De rechtbank oordeelt dat aan een juridische afsplitsing zakelijke overwegingen ten grondslag liggen. Daardoor is geen sprake van het ontgaan of ontwijken van belastingheffing. Het beroep op de splitsingsvrijstelling in de OVB wordt daarom gehonoreerd.
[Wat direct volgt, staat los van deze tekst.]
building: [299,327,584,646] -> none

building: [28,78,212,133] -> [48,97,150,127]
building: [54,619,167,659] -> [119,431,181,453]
Een bv had twee vennootschappen als aandeelhouder. Elke vennootschap had 50% van de aandelen. De bv hield aandelen in de deelnemingen binnen het concern. In deze deelnemingen vonden de operationele activiteiten plaats. Daarnaast bezat de bv vastgoed. Op 29 december 2016 vond met terugwerkende kracht naar 1 januari 2016 een juridische afsplitsing plaats. De deelnemingen met operationele activiteiten kwamen te hangen onder een nieuw opgerichte bv. Afsplitsing van een bedrijfspand vond plaats naar een andere bv, met dezelfde 50%-aandeelhouders. De 50%-aandeelhouders wilden de splitsingsvrijstelling voor de overdrachtsbelasting toepassen bij de afsplitsing van het vastgoed, maar de inspecteur ging hier niet mee akkoord.
Het geschil
Bij Rechtbank Noord-Nederland is in geschil of bij de afsplitsing van het vastgoed een beroep kan worden gedaan op de splitsingsvrijstelling voor de overdrachtsbelasting.
Zakelijke overwegingen
De rechtbank oordeelt dat het aan de inspecteur is om aannemelijk te maken dat de juridische afsplitsing is gericht op het ontgaan of uitstellen van belastingheffing. Tijdens de zitting is uitgelegd wat de reden is geweest om tot herstructureren en afsplitsing over te gaan. De onderneming groeide en de wens bestond om het met eigen vermogen gebouwde vastgoed uit de risicosfeer te halen. Er bestond behoefte om de operationele activiteiten en het onbezwaarde vastgoed af te scheiden van de rest van de onderneming. Doel was om daarmee op termijn een overname te vereenvoudigen. Potentiële kopers hadden namelijk geen interesse in het vastgoed en hadden ook het geld daar niet voor. De rechtbank vindt de reden voor herstructurering zakelijk en bepaalt dat de splitsingsvrijstelling overdrachtsbelasting van toepassing is.